Not blaming homeless people a good first step

The Spokesman-Review

Many people believe a job is a cure-all for people down on their luck.

Need money for rent? Get a job. No gas for the car? Get a job. Kids at school are making fun of your kids because they’re wearing shabby clothes? Get a job. Can’t find an affordable place to rent? Get a job, you bum.

But it’s not that easy. What if you can’t qualify for subsidized housing because you’re deeply in debt? You maxed out the credit cards paying for food, clothing and car repairs before you lost the house. Or what if you’re a single, abused mother who can’t leave her small children to accept a graveyard shift at Wal-Mart or Home Depot? Or you had your car repossessed with all your identification in it and have no transportation to work. Crawling out of a financial hole isn’t as easy as it looks.

It’s difficult to help people out of the pit, too.

In North Idaho, the Bonner County Homeless Task Force is searching for matching money of $46,777 – or 20 percent – to hang onto a federal grant of $233,887 to keep two transitional housing programs open. Raising that kind of money is relatively easy for charities with thriving thrift stores in Spokane, Coeur d’Alene and Post Falls. It’s harder in less populated areas, such as Bonner County, which prefers to polish an artsy, resort image, rather than think about homelessness.

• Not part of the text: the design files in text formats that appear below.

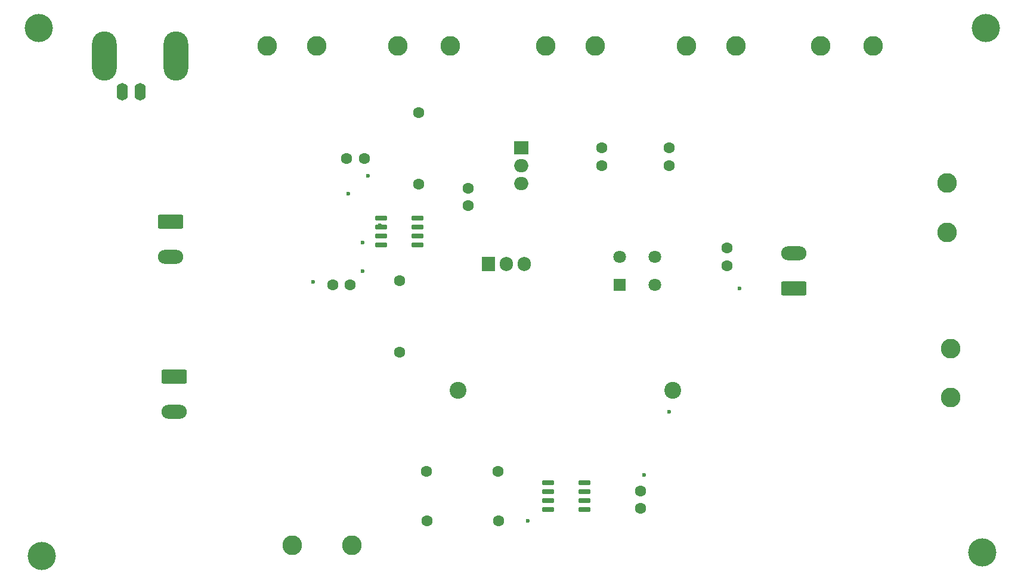
<source format=gts>
%TF.GenerationSoftware,KiCad,Pcbnew,9.0.4*%
%TF.CreationDate,2025-10-20T13:27:51-05:00*%
%TF.ProjectId,Lab 7 Custom PCB Buck Converter,4c616220-3720-4437-9573-746f6d205043,rev?*%
%TF.SameCoordinates,Original*%
%TF.FileFunction,Soldermask,Top*%
%TF.FilePolarity,Negative*%
%FSLAX46Y46*%
G04 Gerber Fmt 4.6, Leading zero omitted, Abs format (unit mm)*
G04 Created by KiCad (PCBNEW 9.0.4) date 2025-10-20 13:27:51*
%MOMM*%
%LPD*%
G01*
G04 APERTURE LIST*
G04 Aperture macros list*
%AMRoundRect*
0 Rectangle with rounded corners*
0 $1 Rounding radius*
0 $2 $3 $4 $5 $6 $7 $8 $9 X,Y pos of 4 corners*
0 Add a 4 corners polygon primitive as box body*
4,1,4,$2,$3,$4,$5,$6,$7,$8,$9,$2,$3,0*
0 Add four circle primitives for the rounded corners*
1,1,$1+$1,$2,$3*
1,1,$1+$1,$4,$5*
1,1,$1+$1,$6,$7*
1,1,$1+$1,$8,$9*
0 Add four rect primitives between the rounded corners*
20,1,$1+$1,$2,$3,$4,$5,0*
20,1,$1+$1,$4,$5,$6,$7,0*
20,1,$1+$1,$6,$7,$8,$9,0*
20,1,$1+$1,$8,$9,$2,$3,0*%
G04 Aperture macros list end*
%ADD10RoundRect,0.250000X-1.550000X0.750000X-1.550000X-0.750000X1.550000X-0.750000X1.550000X0.750000X0*%
%ADD11O,3.600000X2.000000*%
%ADD12RoundRect,0.150000X-0.725000X-0.150000X0.725000X-0.150000X0.725000X0.150000X-0.725000X0.150000X0*%
%ADD13C,1.600000*%
%ADD14R,2.000000X1.905000*%
%ADD15O,2.000000X1.905000*%
%ADD16C,2.800000*%
%ADD17RoundRect,0.250000X1.550000X-0.750000X1.550000X0.750000X-1.550000X0.750000X-1.550000X-0.750000X0*%
%ADD18R,1.800000X1.800000*%
%ADD19C,1.800000*%
%ADD20O,1.600000X2.500000*%
%ADD21O,3.500000X7.000000*%
%ADD22C,2.400000*%
%ADD23R,1.905000X2.000000*%
%ADD24O,1.905000X2.000000*%
%ADD25C,0.600000*%
%ADD26C,4.000000*%
G04 APERTURE END LIST*
D10*
%TO.C,10VD1*%
X102777500Y-115000000D03*
D11*
X102777500Y-120000000D03*
%TD*%
D12*
%TO.C,IC1*%
X155850000Y-130095000D03*
X155850000Y-131365000D03*
X155850000Y-132635000D03*
X155850000Y-133905000D03*
X161000000Y-133905000D03*
X161000000Y-132635000D03*
X161000000Y-131365000D03*
X161000000Y-130095000D03*
%TD*%
D13*
%TO.C,C4*%
X169000000Y-131250000D03*
X169000000Y-133750000D03*
%TD*%
%TO.C,C5*%
X129750000Y-84000000D03*
X127250000Y-84000000D03*
%TD*%
D10*
%TO.C,Vin1*%
X102277500Y-93000000D03*
D11*
X102277500Y-98000000D03*
%TD*%
D14*
%TO.C,Q1*%
X152050000Y-82460000D03*
D15*
X152050000Y-85000000D03*
X152050000Y-87540000D03*
%TD*%
D16*
%TO.C,GND_T7*%
X213000000Y-118000000D03*
%TD*%
%TO.C,Vin_T1*%
X116000000Y-68000000D03*
%TD*%
%TO.C,GND_T6*%
X212500000Y-94500000D03*
%TD*%
D13*
%TO.C,C2*%
X181277500Y-99250000D03*
X181277500Y-96750000D03*
%TD*%
%TO.C,C7*%
X173000000Y-85000000D03*
X173000000Y-82500000D03*
%TD*%
D16*
%TO.C,10V_T2*%
X134500000Y-68000000D03*
%TD*%
%TO.C,GND_T5*%
X202000000Y-68000000D03*
%TD*%
D13*
%TO.C,R4*%
X137500000Y-87660000D03*
X137500000Y-77500000D03*
%TD*%
D16*
%TO.C,LOW_Vds_T5*%
X194500000Y-68000000D03*
%TD*%
D17*
%TO.C,Vout1*%
X190722500Y-102500000D03*
D11*
X190722500Y-97500000D03*
%TD*%
D16*
%TO.C,OPAMP_OUT_T8*%
X119500000Y-139000000D03*
%TD*%
%TO.C,GND_T8*%
X128000000Y-139000000D03*
%TD*%
D13*
%TO.C,C1*%
X144500000Y-90750000D03*
X144500000Y-88250000D03*
%TD*%
D16*
%TO.C,GND_T3*%
X162500000Y-68000000D03*
%TD*%
%TO.C,V_1l_T7*%
X213000000Y-111000000D03*
%TD*%
D18*
%TO.C,L1*%
X166000000Y-102000000D03*
D19*
X171000000Y-102000000D03*
X166000000Y-98000000D03*
X171000000Y-98000000D03*
%TD*%
D16*
%TO.C,GND_T2*%
X142000000Y-68000000D03*
%TD*%
D20*
%TO.C,PWM1*%
X97920000Y-74580000D03*
D21*
X92840000Y-69500000D03*
D20*
X95380000Y-74580000D03*
D21*
X103000000Y-69500000D03*
%TD*%
D22*
%TO.C,R1*%
X143020000Y-117000000D03*
X173500000Y-117000000D03*
%TD*%
D16*
%TO.C,GND_T1*%
X123000000Y-68000000D03*
%TD*%
D13*
%TO.C,R3*%
X138605000Y-128500000D03*
X148765000Y-128500000D03*
%TD*%
D16*
%TO.C,GND_T4*%
X182500000Y-68000000D03*
%TD*%
%TO.C,LOWDR_T4*%
X175500000Y-68000000D03*
%TD*%
D23*
%TO.C,Q2*%
X147420000Y-99000000D03*
D24*
X149960000Y-99000000D03*
X152500000Y-99000000D03*
%TD*%
D13*
%TO.C,R5*%
X134765000Y-111580000D03*
X134765000Y-101420000D03*
%TD*%
%TO.C,C3*%
X125265000Y-102000000D03*
X127765000Y-102000000D03*
%TD*%
D16*
%TO.C,Vout_T6*%
X212500000Y-87500000D03*
%TD*%
%TO.C,PWM_T3*%
X155500000Y-68000000D03*
%TD*%
D12*
%TO.C,IC2*%
X132115000Y-92460000D03*
X132115000Y-93730000D03*
X132115000Y-95000000D03*
X132115000Y-96270000D03*
X137265000Y-96270000D03*
X137265000Y-95000000D03*
X137265000Y-93730000D03*
X137265000Y-92460000D03*
%TD*%
D13*
%TO.C,R2*%
X138685000Y-135500000D03*
X148845000Y-135500000D03*
%TD*%
%TO.C,C6*%
X163500000Y-85000000D03*
X163500000Y-82500000D03*
%TD*%
D25*
X161000000Y-130000000D03*
X132000000Y-93500000D03*
X129500000Y-96000000D03*
X137000000Y-95000000D03*
X132000000Y-95000000D03*
X183000000Y-102500000D03*
D26*
X84000000Y-140500000D03*
X218000000Y-65500000D03*
X217500000Y-140000000D03*
X83500000Y-65500000D03*
D25*
X129500000Y-100000000D03*
X169500000Y-129000000D03*
X122500000Y-101550000D03*
X153000000Y-135500000D03*
X173000000Y-120000000D03*
X127500000Y-89000000D03*
X130313000Y-86500000D03*
X137265000Y-92460000D03*
M02*

</source>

At this point, the task force has few options other than to join other local charities with their hands out or to give some of the federal money back for the fiscal year that begins June 1. Any refunded money will come straight out of program services for the battered women, dependent children and others struggling to get back on their feet – child care, transportation, counseling, life skills instruction among them. It would be a shame if the task force had to turn back that money.

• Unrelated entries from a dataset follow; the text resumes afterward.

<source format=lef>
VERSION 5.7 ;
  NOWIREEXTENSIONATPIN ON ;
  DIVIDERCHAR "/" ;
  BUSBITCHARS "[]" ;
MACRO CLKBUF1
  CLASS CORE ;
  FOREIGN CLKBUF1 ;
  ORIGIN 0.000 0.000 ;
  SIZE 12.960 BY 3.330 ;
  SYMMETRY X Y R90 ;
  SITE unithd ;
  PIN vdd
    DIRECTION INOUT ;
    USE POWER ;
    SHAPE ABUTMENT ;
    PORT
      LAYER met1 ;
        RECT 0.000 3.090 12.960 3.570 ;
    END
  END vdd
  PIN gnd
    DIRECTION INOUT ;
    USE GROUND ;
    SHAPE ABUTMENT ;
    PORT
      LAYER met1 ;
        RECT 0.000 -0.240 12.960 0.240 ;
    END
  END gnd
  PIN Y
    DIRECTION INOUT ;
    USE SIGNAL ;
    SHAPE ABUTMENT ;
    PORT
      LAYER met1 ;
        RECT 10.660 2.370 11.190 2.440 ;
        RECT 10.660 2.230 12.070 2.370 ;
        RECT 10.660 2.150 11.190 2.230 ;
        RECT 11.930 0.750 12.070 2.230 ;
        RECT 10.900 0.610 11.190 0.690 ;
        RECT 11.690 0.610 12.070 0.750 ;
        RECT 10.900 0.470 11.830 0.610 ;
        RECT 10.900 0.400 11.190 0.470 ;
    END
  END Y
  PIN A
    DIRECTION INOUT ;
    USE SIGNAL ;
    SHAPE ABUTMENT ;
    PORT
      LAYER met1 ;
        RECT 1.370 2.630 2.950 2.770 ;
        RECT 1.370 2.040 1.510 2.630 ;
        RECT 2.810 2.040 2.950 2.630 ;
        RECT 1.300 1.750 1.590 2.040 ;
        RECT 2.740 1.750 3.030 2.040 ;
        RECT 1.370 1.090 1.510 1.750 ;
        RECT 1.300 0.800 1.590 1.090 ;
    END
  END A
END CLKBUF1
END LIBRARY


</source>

Unlike most charitable organizations, the homeless task force battles a stigma. Possible contributors link homelessness with drug abuse or laziness. Contributors have told task force executive Deborah Baptist that their money is not to be used for homeless people, not realizing that 35 percent of them are women and children fleeing domestic violence. In the face of that bias, it’s challenging to explain that individuals staying at the transitional housing are tested randomly for drugs, that there are resident managers, that there are curfews, that there are success stories.

After finding shelter in the transitional housing program, one abused woman landed a job with flexible hours that enabled her to be with her children as much as possible. Later, she qualified for a Habitat for Humanity home. Today, she’s a productive homeowner who models the difference the task force makes in lives.

Homelessness has many causes, including lives steeped in self-destruction. But not all homeless people are to blame for their predicament. Helping contributors and prospects in Bonner County understand that fact is a good first step.